The man behind Memorial Day
A John Logan appreciation post
Most of us don’t think much about Memorial Day as anything other than the unofficial beginning of summer, but the holiday originates in a commemoration of the Union war dead in the wake of the Civil War.
“Decoration Day” commemorations — when communities would come together to decorate the graves of fallen soldiers — began as a somewhat grassroots movement almost immediately after the war.
But in writing my earlier post calling for the erection of more statues in American cities, I learned that a key figure in creating a national movement for an official Decoration Day was John Logan, a now-obscure Civil War general who happens to have a giant equestrian statue near my house.

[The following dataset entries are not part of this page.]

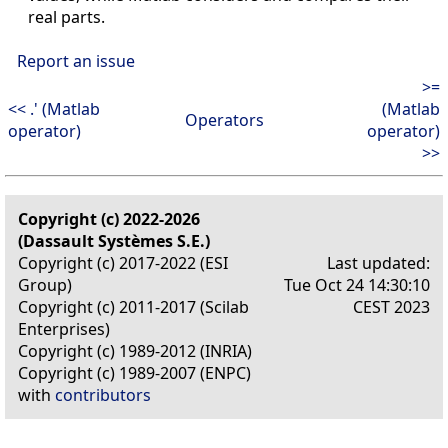
real parts.
Report an issue
>=
<< .' (Matlab
(Matlab
Operators
operator)
operator)
>>
Copyright (c) 2022-2026
(Dassault Systèmes S.E.)
Copyright (c) 2017-2022 (ESI
Last updated:
Group)
Tue Oct 24 14:30:10
Copyright (c) 2011-2017 (Scilab
CEST 2023
Enterprises)
Copyright (c) 1989-2012 (INRIA)
Copyright (c) 1989-2007 (ENPC)
with
contributors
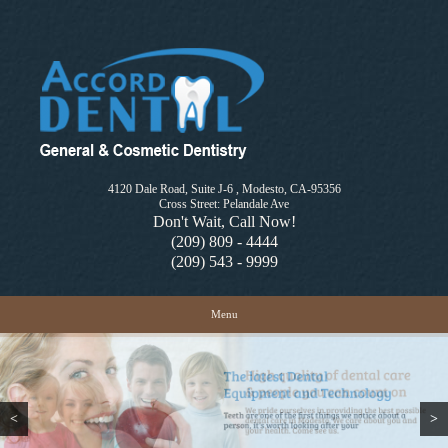
4120 Dale Road, Suite J-6 , Modesto, CA-95356
Cross Street: Pelandale Ave
Don't Wait, Call Now!
(209) 809 - 4444
(209) 543 - 9999
Skip to content
Menu
<
>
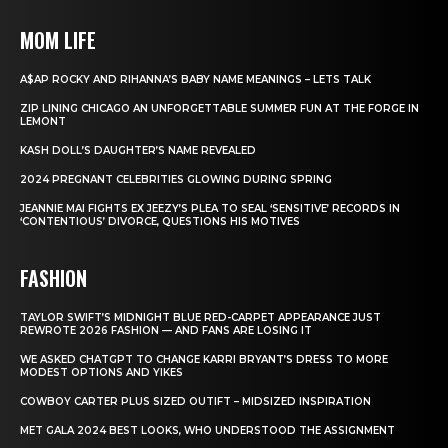
MOM LIFE
A$AP ROCKY AND RIHANNA’S BABY NAME MEANINGS – LETS TALK
ZIP LINING CHICAGO AN UNFORGETTABLE SUMMER FUN AT THE FORGE IN
LEMONT
KASH DOLL’S DAUGHTER’S NAME REVEALED
2024 PREGNANT CELEBRITIES GLOWING DURING SPRING
JEANNIE MAI FIGHTS EX JEEZY’S PLEA TO SEAL ‘SENSITIVE’ RECORDS IN
‘CONTENTIOUS’ DIVORCE, QUESTIONS HIS MOTIVES
FASHION
TAYLOR SWIFT’S MIDNIGHT BLUE RED-CARPET APPEARANCE JUST
REWROTE 2026 FASHION — AND FANS ARE LOSING IT
WE ASKED CHATGPT TO CHANGE KARRI BRYANT’S DRESS TO MORE
MODEST OPTIONS AND YIKES
COWBOY CARTER PLUS SIZED OUTIFT – MIDSIZED INSPIRATION
MET GALA 2024 BEST LOOKS, WHO UNDERSTOOD THE ASSIGNMENT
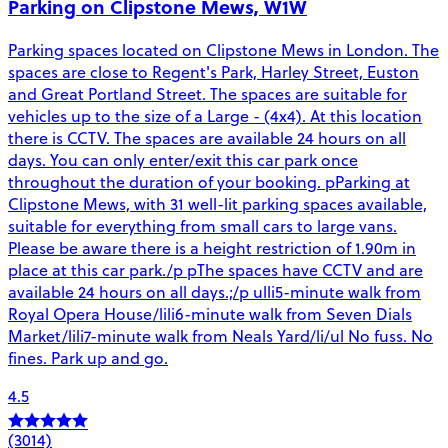
Parking on Clipstone Mews, W1W
Parking spaces located on Clipstone Mews in London. The
spaces are close to Regent's Park, Harley Street, Euston
and Great Portland Street. The spaces are suitable for
vehicles up to the size of a Large - (4x4). At this location
there is CCTV. The spaces are available 24 hours on all
days. You can only enter/exit this car park once
throughout the duration of your booking. pParking at
Clipstone Mews, with 31 well-lit parking spaces available,
suitable for everything from small cars to large vans.
Please be aware there is a height restriction of 1.90m in
place at this car park./p pThe spaces have CCTV and are
available 24 hours on all days.;/p ulli5-minute walk from
Royal Opera House/lili6-minute walk from Seven Dials
Market/lili7-minute walk from Neals Yard/li/ul No fuss. No
fines. Park up and go.
4.5
(3014)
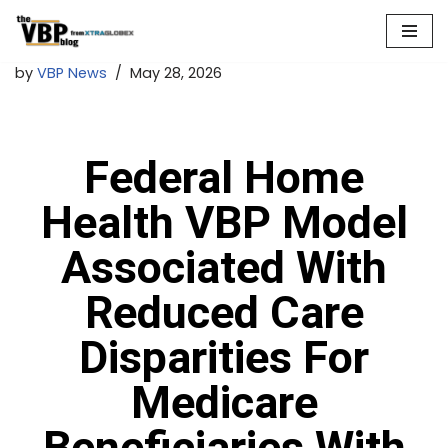
Skip
by
VBP News
May 28, 2026
to
content
Federal Home
Health VBP Model
Associated With
Reduced Care
Disparities For
Medicare
Beneficiaries With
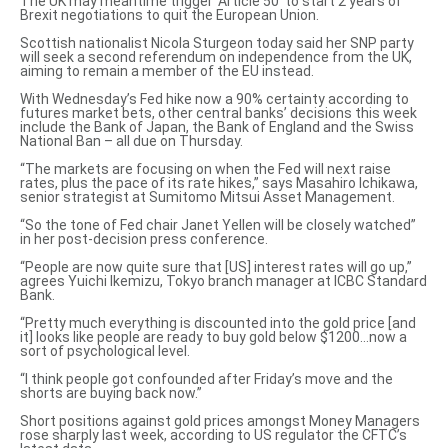
The UK may meantime trigger ‘Article 50’ to start 2 years of
Brexit negotiations to quit the European Union.
Scottish nationalist Nicola Sturgeon today said her SNP party
will
seek a second referendum
on independence from the UK,
aiming to remain a member of the EU instead.
With Wednesday’s Fed hike now a 90% certainty according to
futures market bets, other central banks’ decisions this week
include the Bank of Japan, the Bank of England and the Swiss
National Ban – all due on Thursday.
“The markets are focusing on when the Fed will next raise
rates, plus the pace of its rate hikes,” says Masahiro Ichikawa,
senior strategist at Sumitomo Mitsui Asset Management.
“So the tone of Fed chair Janet Yellen will be closely watched”
in her post-decision press conference.
“People are now quite sure that [US] interest rates will go up,”
agrees Yuichi Ikemizu, Tokyo branch manager at ICBC Standard
Bank.
“Pretty much everything is discounted into the gold price [and
it] looks like people are ready to buy gold below $1200…now a
sort of psychological level.
“I think people got confounded after Friday’s move and the
shorts are buying back now.”
Short positions against gold prices amongst Money Managers
rose sharply last week, according to US regulator the CFTC’s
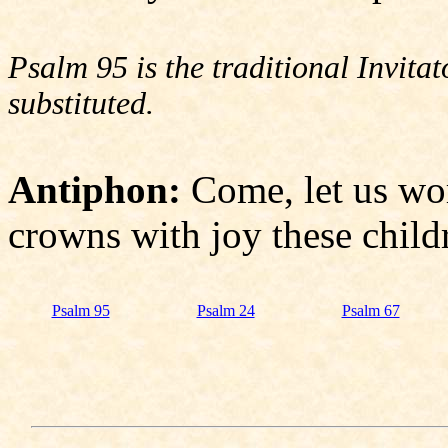
Psalm 95 is the traditional Invit
substituted.
Antiphon:
Come, let us wo
crowns with joy these child
Psalm 95
Psalm 24
Psalm 67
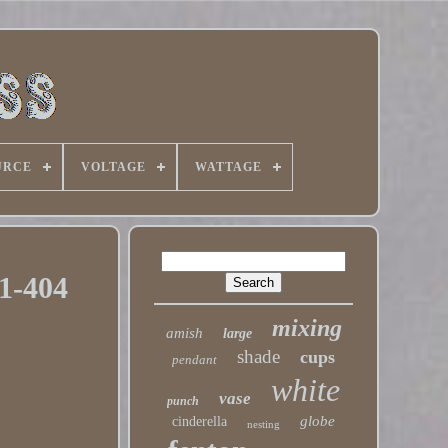
URCE
VOLTAGE
WATTAGE
1-404
mixing
amish
large
shade
cups
pendant
white
vase
punch
globe
cinderella
nesting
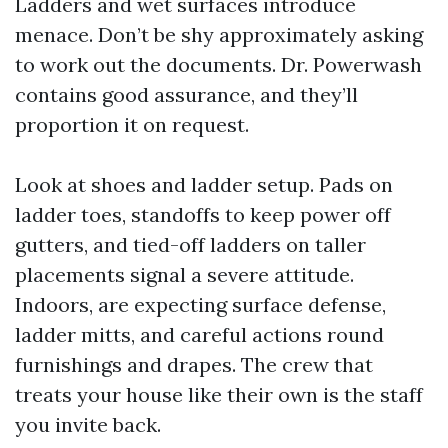
Ladders and wet surfaces introduce
menace. Don’t be shy approximately asking
to work out the documents. Dr. Powerwash
contains good assurance, and they’ll
proportion it on request.
Look at shoes and ladder setup. Pads on
ladder toes, standoffs to keep power off
gutters, and tied-off ladders on taller
placements signal a severe attitude.
Indoors, are expecting surface defense,
ladder mitts, and careful actions round
furnishings and drapes. The crew that
treats your house like their own is the staff
you invite back.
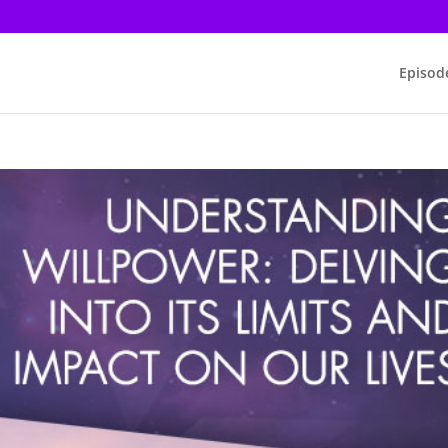
Episod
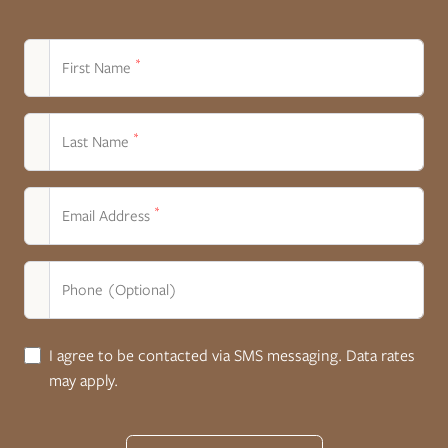
*
First Name
*
Last Name
*
Email Address
Phone (Optional)
I agree to be contacted via SMS messaging. Data rates
may apply.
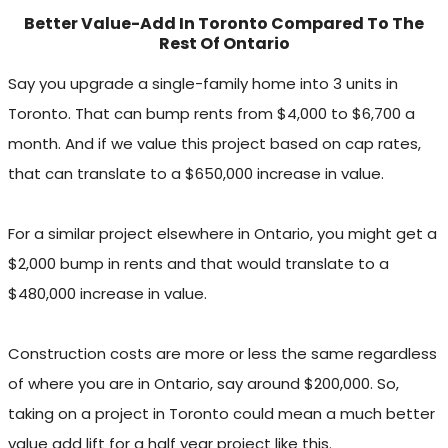
Better Value-Add In Toronto Compared To The
Rest Of Ontario
Say you upgrade a single-family home into 3 units in
Toronto. That can bump rents from $4,000 to $6,700 a
month. And if we value this project based on cap rates,
that can translate to a $650,000 increase in value.
For a similar project elsewhere in Ontario, you might get a
$2,000 bump in rents and that would translate to a
$480,000 increase in value.
Construction costs are more or less the same regardless
of where you are in Ontario, say around $200,000. So,
taking on a project in Toronto could mean a much better
value add lift for a half year project like this.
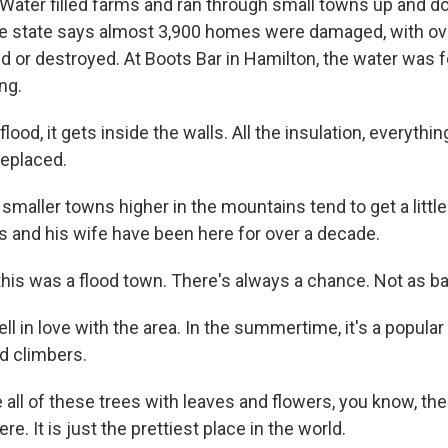
l. Water filled farms and ran through small towns up and
e state says almost 3,900 homes were damaged, with ov
 or destroyed. At Boots Bar in Hamilton, the water was f
ng.
ood, it gets inside the walls. All the insulation, everything
 replaced.
maller towns higher in the mountains tend to get a little
s and his wife have been here for over a decade.
his was a flood town. There's always a chance. Not as ba
l in love with the area. In the summertime, it's a popular
d climbers.
all of these trees with leaves and flowers, you know, th
ere. It is just the prettiest place in the world.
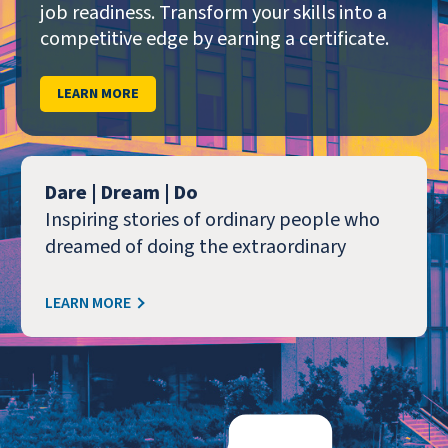
job readiness. Transform your skills into a
competitive edge by earning a certificate.
LEARN MORE
Dare | Dream | Do
Inspiring stories of ordinary people who
dreamed of doing the extraordinary
LEARN MORE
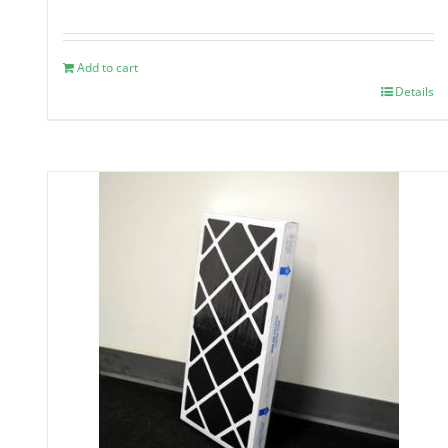
Add to cart
Details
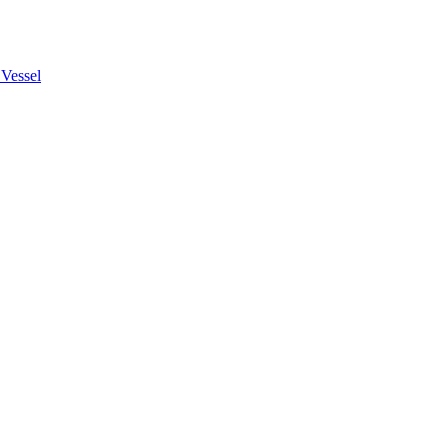
Vessel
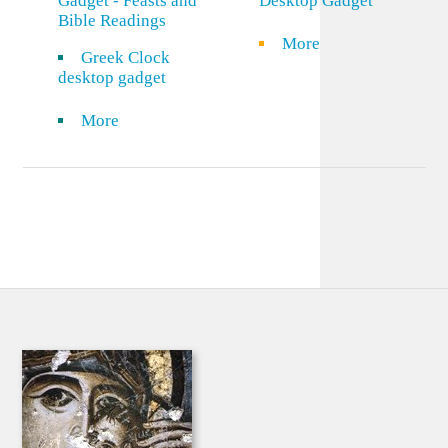
Gadget - Feasts and
Desktop Gadget
Bible Readings
More
Greek Clock
desktop gadget
More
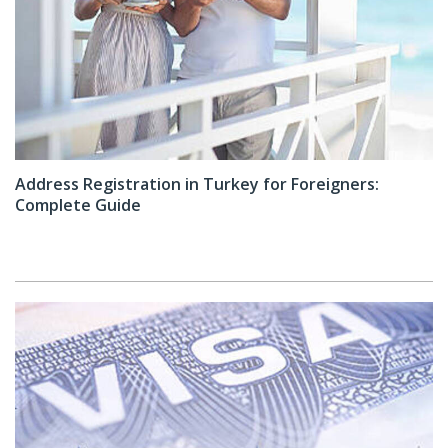
Address Registration in Turkey for Foreigners:
Complete Guide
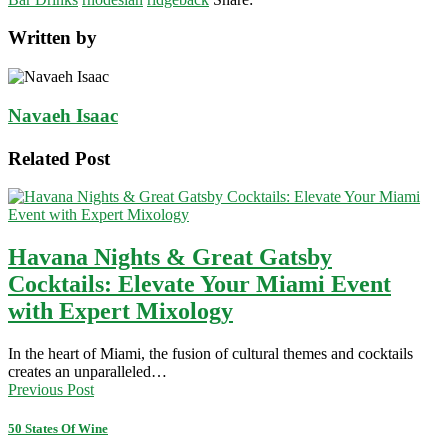
Written by
Navaeh Isaac
Related Post
Havana Nights & Great Gatsby
Cocktails: Elevate Your Miami Event
with Expert Mixology
In the heart of Miami, the fusion of cultural themes and cocktails
creates an unparalleled…
Previous Post
50 States Of Wine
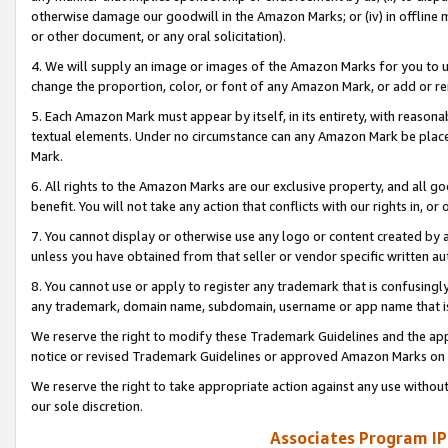
otherwise damage our goodwill in the Amazon Marks; or (iv) in offline ma
or other document, or any oral solicitation).
4. We will supply an image or images of the Amazon Marks for you to 
change the proportion, color, or font of any Amazon Mark, or add or
5. Each Amazon Mark must appear by itself, in its entirety, with reason
textual elements. Under no circumstance can any Amazon Mark be placed
Mark.
6. All rights to the Amazon Marks are our exclusive property, and all 
benefit. You will not take any action that conflicts with our rights in, 
7. You cannot display or otherwise use any logo or content created by a
unless you have obtained from that seller or vendor specific written au
8. You cannot use or apply to register any trademark that is confusingly
any trademark, domain name, subdomain, username or app name that is 
We reserve the right to modify these Trademark Guidelines and the app
notice or revised Trademark Guidelines or approved Amazon Marks on t
We reserve the right to take appropriate action against any use without
our sole discretion.
Associates Program IP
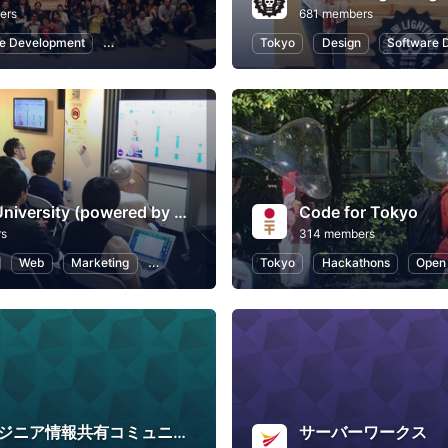
ers
681 members
e Development
Programming
Hackathons
Tokyo
Design
Software 
Profero University (powered by MullenLowe Profero)
Code for Tokyo
rs
314 members
Web
Marketing
Business
User Experience
Tokyo
Hackathons
Open
Webエンジニア情報共有コミュニティ
サーバーワークス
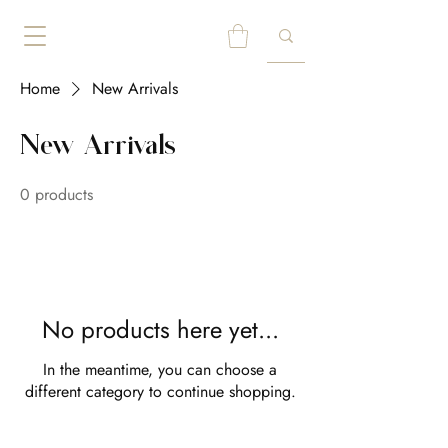
Home
New Arrivals
New Arrivals
0 products
No products here yet...
In the meantime, you can choose a
different category to continue shopping.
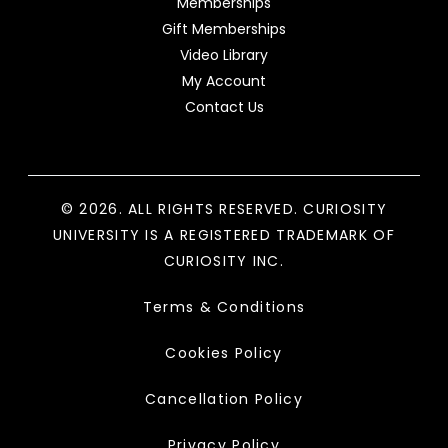
Memberships
Gift Memberships
Video Library
My Account
Contact Us
© 2026. ALL RIGHTS RESERVED. CURIOSITY
UNIVERSITY IS A REGISTERED TRADEMARK OF
CURIOSITY INC.
Terms & Conditions
Cookies Policy
Cancellation Policy
Privacy Policy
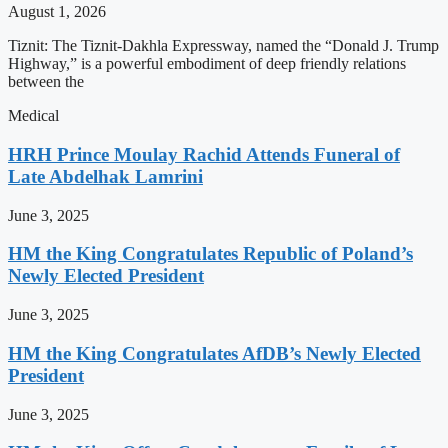
August 1, 2026
Tiznit: The Tiznit-Dakhla Expressway, named the “Donald J. Trump
Highway,” is a powerful embodiment of deep friendly relations
between the
Medical
HRH Prince Moulay Rachid Attends Funeral of
Late Abdelhak Lamrini
June 3, 2025
HM the King Congratulates Republic of Poland’s
Newly Elected President
June 3, 2025
HM the King Congratulates AfDB’s Newly Elected
President
June 3, 2025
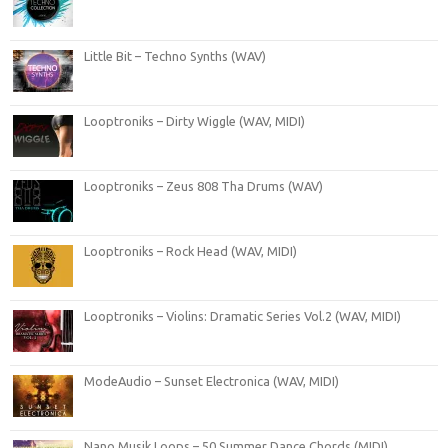
Little Bit – Techno Synths (WAV)
Looptroniks – Dirty Wiggle (WAV, MIDI)
Looptroniks – Zeus 808 Tha Drums (WAV)
Looptroniks – Rock Head (WAV, MIDI)
Looptroniks – Violins: Dramatic Series Vol.2 (WAV, MIDI)
ModeAudio – Sunset Electronica (WAV, MIDI)
Nano Musik Loops – 50 Summer Dance Chords (MIDI)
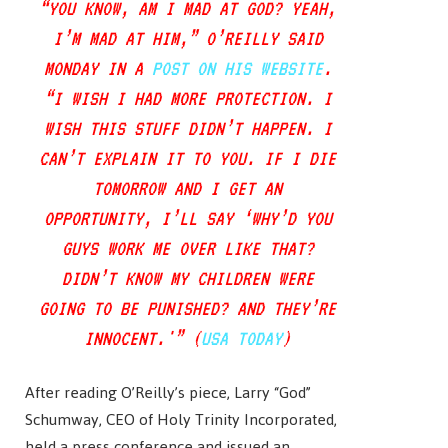
“YOU KNOW, AM I MAD AT GOD? YEAH,
I’M MAD AT HIM,” O’REILLY SAID
MONDAY IN A
POST ON HIS WEBSITE
.
“I WISH I HAD MORE PROTECTION. I
WISH THIS STUFF DIDN’T HAPPEN. I
CAN’T EXPLAIN IT TO YOU. IF I DIE
TOMORROW AND I GET AN
OPPORTUNITY, I’LL SAY ‘WHY’D YOU
GUYS WORK ME OVER LIKE THAT?
DIDN’T KNOW MY CHILDREN WERE
GOING TO BE PUNISHED? AND THEY’RE
INNOCENT.'” (
USA TODAY
)
After reading O’Reilly’s piece, Larry “God”
Schumway, CEO of Holy Trinity Incorporated,
held a press conference and issued an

Logan was a pro-war Democratic member of Congress who became a colonel at the start of the war and was swiftly elevated to general as the Union armies grew. The Lincoln administration was plagued by “political generals” of this type who were generally incompetent as battlefield leaders. Logan was far from the finest general in the Union Army, but he stood head and shoulders above most of the politicals and became a reliable commander under Ulysses Grant and later William Sherman in the western theater. His troops were the first to enter Vicksburg, and he commanded the Army of the Tennessee during the Battle of Atlanta.
After the war, he re-entered electoral politics, this time as a Radical Republican — becoming one of the House prosecutors of Andrew Johnson during his impeachment trial. He later became a senator and was the Republican nominee for vice president in 1884.
He also led the Grand Army of the Republic, a leading Union veterans’ organization and essentially an adjunct of the Republican Party. It was in his capacity as the GAR’s “commander in chief” that he led the charge for Decoration Day.
Logan was a big deal during the Gilded Age, which is why there are neighborhoods named after him in Chicago and D.C. and San Diego, plus Logan counties in Oklahoma, Colorado, North Dakota, and other states. He faded into obscurity because there was a historical reinterpretation of people like him who were advocates for African Americans’ voting rights as cynical partisans and apologists for corruption. More recently, of course, people have been re-rethinking this approach to history and taking the Radicals more seriously and seeing the failure of the Reconstruction project as a major tragedy.
Frederick Douglass said “of John A. Logan it is only needed to say that he was the dread of traitors, the defender of loyal soldiers, and the true friend of the newly made citizens of the Republic.”
I hope everyone has fun at their barbecues, and also takes a minute to remember both the history of the day and the history of the people behind it.